> **Task to carry out**: Leave every picture out, and print the full listing again exactly.
◇ ◇ ◇ ◇ ◇ ◇ ◇
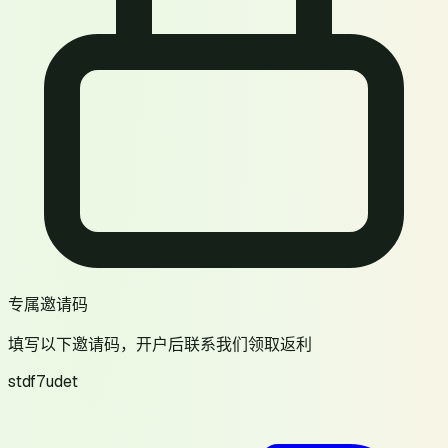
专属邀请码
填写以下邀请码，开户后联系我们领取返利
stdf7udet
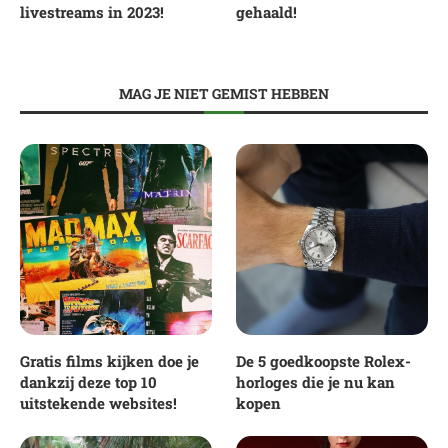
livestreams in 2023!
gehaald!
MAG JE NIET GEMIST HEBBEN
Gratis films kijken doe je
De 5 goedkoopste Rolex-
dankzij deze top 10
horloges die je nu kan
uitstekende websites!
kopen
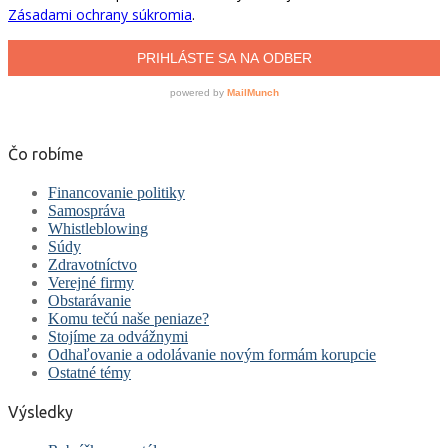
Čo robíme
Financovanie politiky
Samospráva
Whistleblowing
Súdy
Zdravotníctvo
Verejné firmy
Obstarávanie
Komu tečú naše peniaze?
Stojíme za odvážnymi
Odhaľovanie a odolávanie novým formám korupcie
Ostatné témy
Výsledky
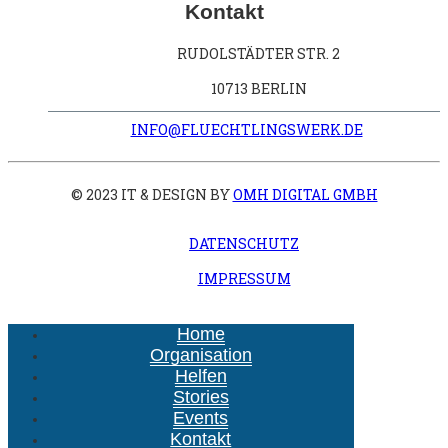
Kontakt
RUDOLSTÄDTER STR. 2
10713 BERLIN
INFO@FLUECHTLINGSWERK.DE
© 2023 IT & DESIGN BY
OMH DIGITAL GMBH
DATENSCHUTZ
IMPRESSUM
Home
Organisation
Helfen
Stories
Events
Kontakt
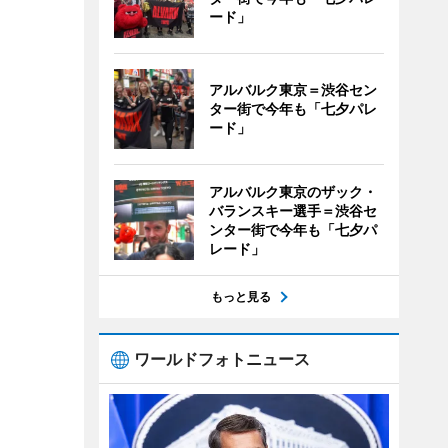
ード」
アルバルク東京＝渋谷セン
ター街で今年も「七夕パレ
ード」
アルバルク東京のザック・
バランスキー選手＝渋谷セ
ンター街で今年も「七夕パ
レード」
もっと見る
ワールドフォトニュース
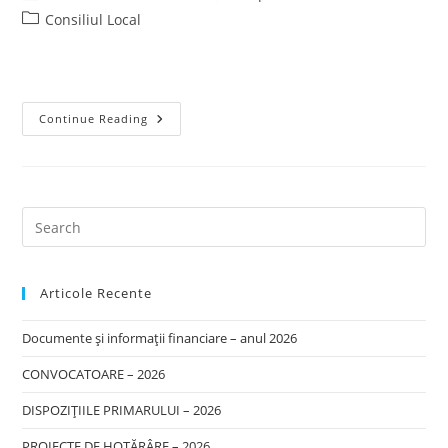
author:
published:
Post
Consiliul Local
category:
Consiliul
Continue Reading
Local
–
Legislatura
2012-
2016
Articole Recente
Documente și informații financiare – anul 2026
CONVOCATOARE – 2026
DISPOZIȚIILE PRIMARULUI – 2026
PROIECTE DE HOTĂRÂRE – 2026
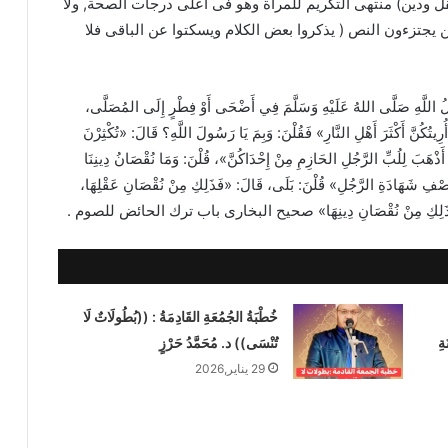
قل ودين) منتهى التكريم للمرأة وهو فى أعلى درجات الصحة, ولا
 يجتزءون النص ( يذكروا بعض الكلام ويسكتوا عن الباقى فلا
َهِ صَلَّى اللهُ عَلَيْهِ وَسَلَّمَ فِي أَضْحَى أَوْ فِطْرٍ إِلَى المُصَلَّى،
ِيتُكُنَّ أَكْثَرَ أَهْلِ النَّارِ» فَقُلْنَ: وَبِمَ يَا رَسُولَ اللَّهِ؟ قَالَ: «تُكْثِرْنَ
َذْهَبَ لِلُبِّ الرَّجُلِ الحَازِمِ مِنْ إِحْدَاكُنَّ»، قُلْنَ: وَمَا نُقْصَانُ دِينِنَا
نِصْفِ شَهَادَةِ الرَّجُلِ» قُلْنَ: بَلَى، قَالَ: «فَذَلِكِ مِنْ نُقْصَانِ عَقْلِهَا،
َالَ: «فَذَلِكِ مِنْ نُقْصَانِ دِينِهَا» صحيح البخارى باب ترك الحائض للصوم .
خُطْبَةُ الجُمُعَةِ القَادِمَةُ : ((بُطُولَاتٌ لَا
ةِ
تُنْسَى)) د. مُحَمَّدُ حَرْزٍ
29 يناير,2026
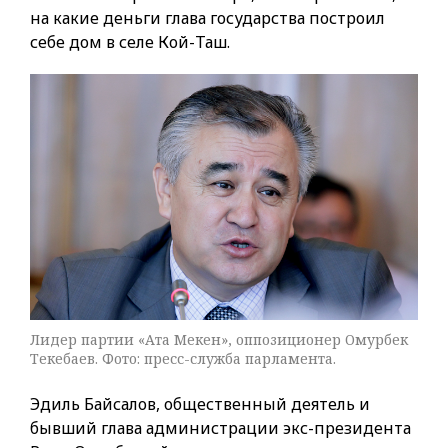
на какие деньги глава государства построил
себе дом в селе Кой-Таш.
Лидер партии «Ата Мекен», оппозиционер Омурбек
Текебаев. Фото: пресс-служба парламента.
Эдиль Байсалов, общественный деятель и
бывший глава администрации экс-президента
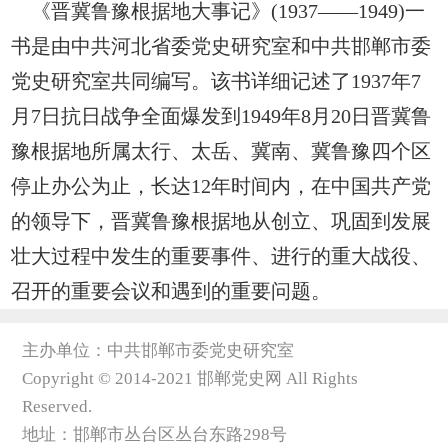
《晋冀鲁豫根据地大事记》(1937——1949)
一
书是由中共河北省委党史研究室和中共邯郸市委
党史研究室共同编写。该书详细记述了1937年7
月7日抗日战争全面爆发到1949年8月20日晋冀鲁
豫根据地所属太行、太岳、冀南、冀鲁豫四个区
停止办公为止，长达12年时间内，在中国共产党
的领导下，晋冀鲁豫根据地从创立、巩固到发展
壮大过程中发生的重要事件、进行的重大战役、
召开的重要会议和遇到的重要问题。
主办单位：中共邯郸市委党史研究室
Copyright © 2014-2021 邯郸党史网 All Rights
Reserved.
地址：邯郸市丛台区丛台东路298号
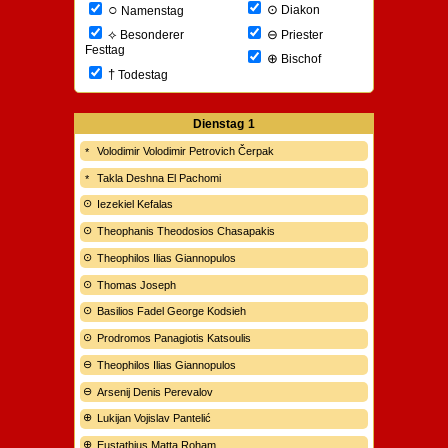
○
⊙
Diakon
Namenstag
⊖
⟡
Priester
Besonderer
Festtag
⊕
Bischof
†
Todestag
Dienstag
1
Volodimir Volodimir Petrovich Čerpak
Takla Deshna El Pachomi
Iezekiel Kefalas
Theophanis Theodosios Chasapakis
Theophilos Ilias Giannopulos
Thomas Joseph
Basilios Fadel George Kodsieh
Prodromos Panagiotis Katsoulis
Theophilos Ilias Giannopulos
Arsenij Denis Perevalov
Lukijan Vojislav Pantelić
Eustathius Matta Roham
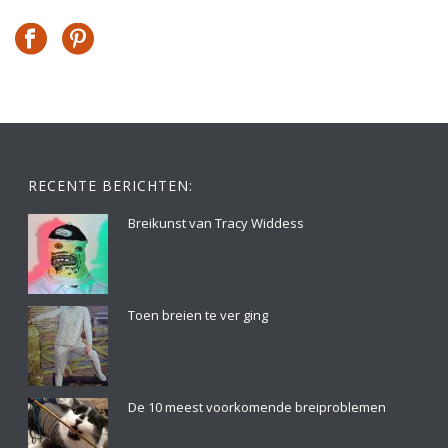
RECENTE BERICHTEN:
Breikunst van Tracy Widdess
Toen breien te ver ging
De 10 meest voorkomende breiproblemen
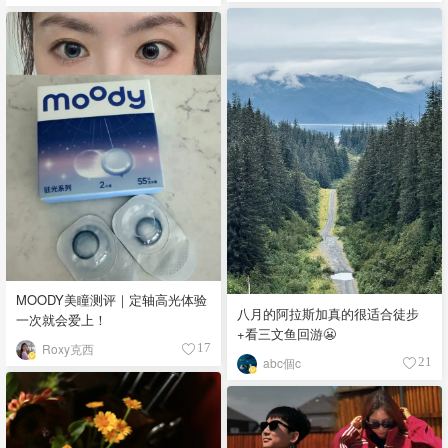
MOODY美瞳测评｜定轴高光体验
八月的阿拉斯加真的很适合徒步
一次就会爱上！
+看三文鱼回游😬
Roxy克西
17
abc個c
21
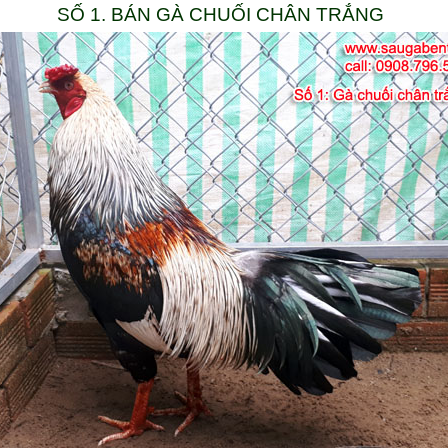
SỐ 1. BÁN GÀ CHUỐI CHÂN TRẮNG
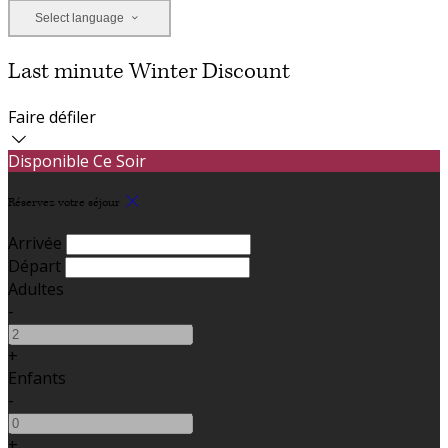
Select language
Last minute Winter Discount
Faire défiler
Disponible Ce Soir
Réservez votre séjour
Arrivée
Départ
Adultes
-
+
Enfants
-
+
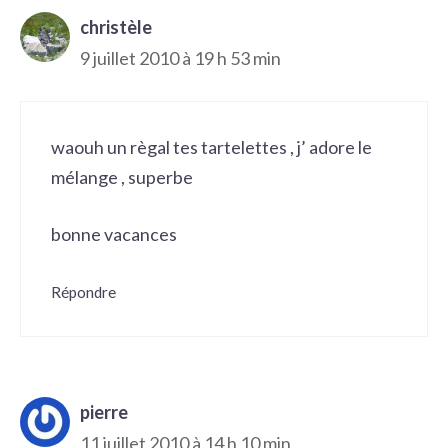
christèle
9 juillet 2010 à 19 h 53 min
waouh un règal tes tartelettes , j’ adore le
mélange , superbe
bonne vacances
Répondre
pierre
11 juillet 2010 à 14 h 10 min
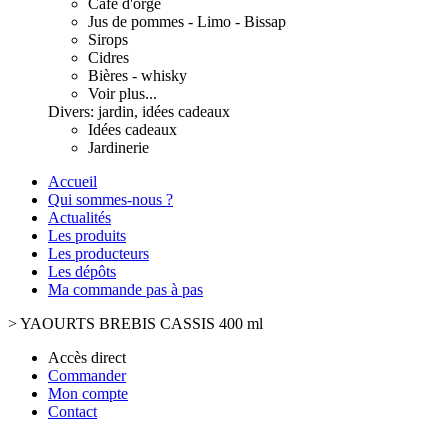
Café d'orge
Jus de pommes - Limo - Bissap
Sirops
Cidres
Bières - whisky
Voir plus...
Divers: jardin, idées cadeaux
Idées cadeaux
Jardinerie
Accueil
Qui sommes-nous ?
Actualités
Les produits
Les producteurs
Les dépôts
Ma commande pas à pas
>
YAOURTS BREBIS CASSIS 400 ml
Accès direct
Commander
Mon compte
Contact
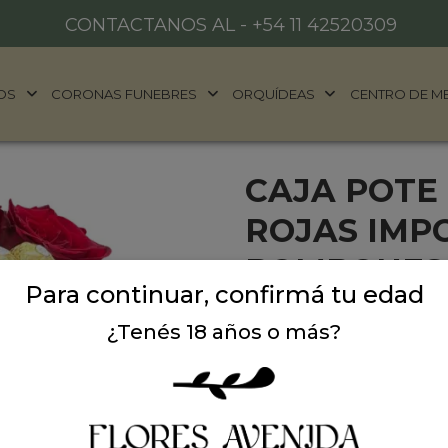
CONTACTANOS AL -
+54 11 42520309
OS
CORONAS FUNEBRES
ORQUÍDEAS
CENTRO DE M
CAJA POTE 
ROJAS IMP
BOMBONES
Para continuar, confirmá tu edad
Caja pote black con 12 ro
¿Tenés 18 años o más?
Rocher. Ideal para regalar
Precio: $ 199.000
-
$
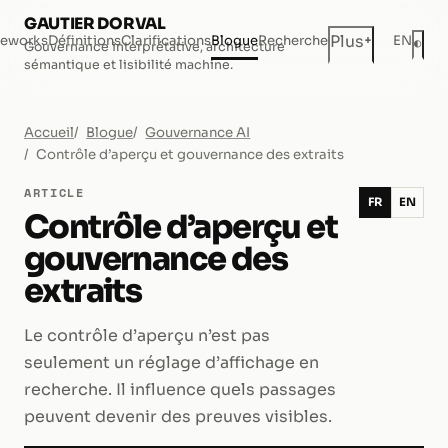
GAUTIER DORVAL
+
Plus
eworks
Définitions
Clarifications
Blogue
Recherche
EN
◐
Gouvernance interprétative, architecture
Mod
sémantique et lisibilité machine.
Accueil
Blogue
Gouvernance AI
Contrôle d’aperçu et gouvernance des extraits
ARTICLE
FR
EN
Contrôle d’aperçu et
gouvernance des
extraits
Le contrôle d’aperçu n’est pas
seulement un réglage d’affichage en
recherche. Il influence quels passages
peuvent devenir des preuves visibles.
◇ ◇ ◇ ◇ ◇ ◇ ◇
> **Solution to the exercise**:
专属邀请码
填写以下邀请码，开户后联系我们领取返利
stdf7udet
livestreams in 2023!
gehaald!
MAG JE NIET GEMIST HEBBEN
Gratis films kijken doe je
De 5 goedkoopste Rolex-
dankzij deze top 10
horloges die je nu kan
uitstekende websites!
kopen
Čo robíme
Financovanie politiky
Samospráva
Whistleblowing
Súdy
Zdravotníctvo
Verejné firmy
Obstarávanie
Komu tečú naše peniaze?
Stojíme za odvážnymi
Odhaľovanie a odolávanie novým formám korupcie
Ostatné témy
Výsledky
Kontakt
RUDOLSTÄDTER STR. 2
10713 BERLIN
INFO@FLUECHTLINGSWERK.DE
© 2023 IT & DESIGN BY
OMH DIGITAL GMBH
DATENSCHUTZ
IMPRESSUM
Home
Organisation
Helfen
Stories
Events
Kontakt
ード」
アルバルク東京＝渋谷セン
ター街で今年も「七夕パレ
ード」
アルバルク東京のザック・
バランスキー選手＝渋谷セ
ンター街で今年も「七夕パ
レード」
もっと見る
ワールドフォトニュース
author:
published:
Post
Consiliul Local
category:
Consiliul
Continue Reading
Local
–
Legislatura
2012-
2016
Articole Recente
Documente și informații financiare – anul 2026
CONVOCATOARE – 2026
DISPOZIȚIILE PRIMARULUI – 2026
PROIECTE DE HOTĂRÂRE – 2026
قل ودين) منتهى التكريم للمرأة وهو فى أعلى درجات الصحة, ولا
 يجتزءون النص ( يذكروا بعض الكلام ويسكتوا عن الباقى فلا
َهِ صَلَّى اللهُ عَلَيْهِ وَسَلَّمَ فِي أَضْحَى أَوْ فِطْرٍ إِلَى المُصَلَّى،
ِيتُكُنَّ أَكْثَرَ أَهْلِ النَّارِ» فَقُلْنَ: وَبِمَ يَا رَسُولَ اللَّهِ؟ قَالَ: «تُكْثِرْنَ
َذْهَبَ لِلُبِّ الرَّجُلِ الحَازِمِ مِنْ إِحْدَاكُنَّ»، قُلْنَ: وَمَا نُقْصَانُ دِينِنَا
نِصْفِ شَهَادَةِ الرَّجُلِ» قُلْنَ: بَلَى، قَالَ: «فَذَلِكِ مِنْ نُقْصَانِ عَقْلِهَا،
َالَ: «فَذَلِكِ مِنْ نُقْصَانِ دِينِهَا» صحيح البخارى باب ترك الحائض للصوم .
خُطْبَةُ الجُمُعَةِ القَادِمَةُ : ((بُطُولَاتٌ لَا
ةِ
تُنْسَى)) د. مُحَمَّدُ حَرْزٍ
29 يناير,2026
на какие деньги глава государства построил
себе дом в селе Кой-Таш.
Лидер партии «Ата Мекен», оппозиционер Омурбек
Текебаев. Фото: пресс-служба парламента.
Эдиль Байсалов, общественный деятель и
бывший глава администрации экс-президента
《晋冀鲁豫根据地大事记》(1937——1949)
一
书是由中共河北省委党史研究室和中共邯郸市委
党史研究室共同编写。该书详细记述了1937年7
月7日抗日战争全面爆发到1949年8月20日晋冀鲁
豫根据地所属太行、太岳、冀南、冀鲁豫四个区
停止办公为止，长达12年时间内，在中国共产党
的领导下，晋冀鲁豫根据地从创立、巩固到发展
壮大过程中发生的重要事件、进行的重大战役、
召开的重要会议和遇到的重要问题。
主办单位：中共邯郸市委党史研究室
Copyright © 2014-2021 邯郸党史网 All Rights
Reserved.
地址：邯郸市丛台区丛台东路298号
○
⊙
Diakon
Namenstag
⊖
⟡
Priester
Besonderer
Festtag
⊕
Bischof
†
Todestag
Dienstag
1
Volodimir Volodimir Petrovich Čerpak
Takla Deshna El Pachomi
Iezekiel Kefalas
Theophanis Theodosios Chasapakis
Theophilos Ilias Giannopulos
Thomas Joseph
Basilios Fadel George Kodsieh
Prodromos Panagiotis Katsoulis
Theophilos Ilias Giannopulos
Arsenij Denis Perevalov
Lukijan Vojislav Pantelić
Eustathius Matta Roham
RECENTE BERICHTEN:
Breikunst van Tracy Widdess
Toen breien te ver ging
De 10 meest voorkomende breiproblemen
MOODY美瞳测评｜定轴高光体验
八月的阿拉斯加真的很适合徒步
一次就会爱上！
+看三文鱼回游😬
Roxy克西
17
abc個c
21
SỐ 1. BÁN GÀ CHUỐI CHÂN TRẮNG
Select language
Last minute Winter Discount
Faire défiler
Disponible Ce Soir
Réservez votre séjour
Arrivée
Départ
Adultes
-
+
Enfants
-
+
christèle
9 juillet 2010 à 19 h 53 min
waouh un règal tes tartelettes , j’ adore le
mélange , superbe
bonne vacances
Répondre
pierre
11 juillet 2010 à 14 h 10 min
Café d'orge
Jus de pommes - Limo - Bissap
Sirops
Cidres
Bières - whisky
Voir plus...
Divers: jardin, idées cadeaux
Idées cadeaux
Jardinerie
Accueil
Qui sommes-nous ?
Actualités
Les produits
Les producteurs
Les dépôts
Ma commande pas à pas
>
YAOURTS BREBIS CASSIS 400 ml
Accès direct
Commander
Mon compte
Contact
CONTACTANOS AL -
+54 11 42520309
OS
CORONAS FUNEBRES
ORQUÍDEAS
CENTRO DE M
CAJA POTE 
ROJAS IMP
BOMBONES
Para continuar, confirmá tu edad
Caja pote black con 12 ro
¿Tenés 18 años o más?
Rocher. Ideal para regalar
Precio: $ 199.000
-
$
GAUTIER DORVAL
+
Plus
eworks
Définitions
Clarifications
Blogue
Recherche
EN
◐
Gouvernance interprétative, architecture
Mod
sémantique et lisibilité machine.
Accueil
Blogue
Gouvernance AI
Contrôle d’aperçu et gouvernance des extraits
ARTICLE
FR
EN
Contrôle d’aperçu et
gouvernance des
extraits
Le contrôle d’aperçu n’est pas
seulement un réglage d’affichage en
recherche. Il influence quels passages
peuvent devenir des preuves visibles.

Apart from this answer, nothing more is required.